Just Another Day in the Life
by Emma Bloom
Let’s begin. I was born a poor black boy. In my first year of life, I turned white. See, Pa worked down the lane at the bleach factory and often brought his work home with him. I was a troubled toddler taken advantage of by my big sister Lea. She didn’t want me to have any good things in my life. I recall one cool autumn afternoon when she told me to climb a tree, knowing I couldn’t get down by myself. When I reached the top as king of the pines, proudly looking down on my kingdom of subjects, I saw Lea running back home in snickers. Just another day in the life. I was only three years old. I thank Lea now, for I’m glad she was such a part of my life; an awful part, but a part nonetheless.
Another part was the Good Lord Jesus. I was quite fond of him in my youth. We used to talk late into the night, head to head in our sleeping bags. He could turn water into s’mores. Unfortunately, this was a favorite trick of his when I was dehydrated after my weekly Little League games. But no fear, after bingo Grams would scoot down to the dugout to give me a sip of prune juice. Sometimes I had to wait hours (she was in a walker and a bit of a bingo addict (she had a lot of trouble walking away from the game)) but still she always came. But my aging grandfather didn’t those days, and I could tell it affected her mood. “Dean!” she would scream from the living room, “Get your ass down to the drugstore and pick up Gramps’ prescription!” I hated those days, when the pimply sixteen year old behind the counter would snicker as I asked for a new bottle of Viagra.
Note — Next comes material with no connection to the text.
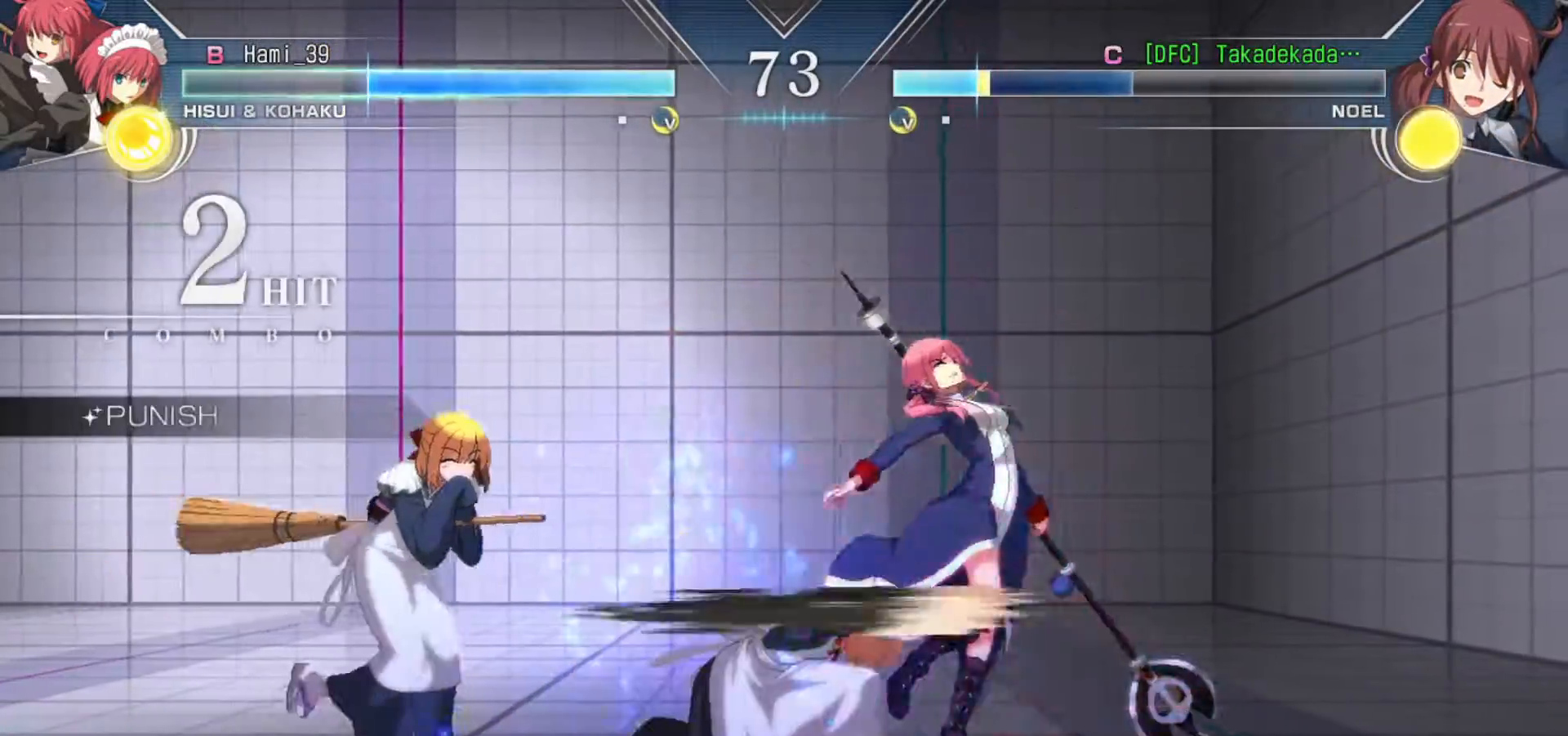
{"buttons": [], "left_stick": "down-right", "events": []}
Little did he know that I had plans with that bottle of Viagra and his
pimply face. One full-mooned night, Kitty, the one-eared kitten meowed three times and I knew it was time to put my plans into action. After putting out a saucer of cat-breastmilk, I got on my super-hero outfit and slid down the pole in my closet. Landing in my matmobile, (the floor and ceilings were covered in those yoga pad things in case of crashes) I let out my signature war call: JSKLDFJKLDJLJF (it’s not easily transcribed). Zipping through the sky, because my matmobile could in fact fly, I brewed a cup of raspberry-apple-black tea in the onboard kettle. Although I know that tea is only leaves in hot water and shouldn’t be a purchasable commodity, I drink it upon occasion for the sake of my antioxidants. But I also realise, in an English way, that tea is delicious.
Time for a new paragraph. Ah yes, I’ve forgotten to include what I’m a super-hero of: Yo-Yos. And mats, obviously. Obviously. So anyway, I stashed the Viagra in the glove compartment, along with my tool belt and cat (she had finished her supper in the time that I was explaining my feelings about tea). Kitty posed as my sidekick, but only as a figure of publicity, for Yo-Yo Ma(n) works alone and alone only.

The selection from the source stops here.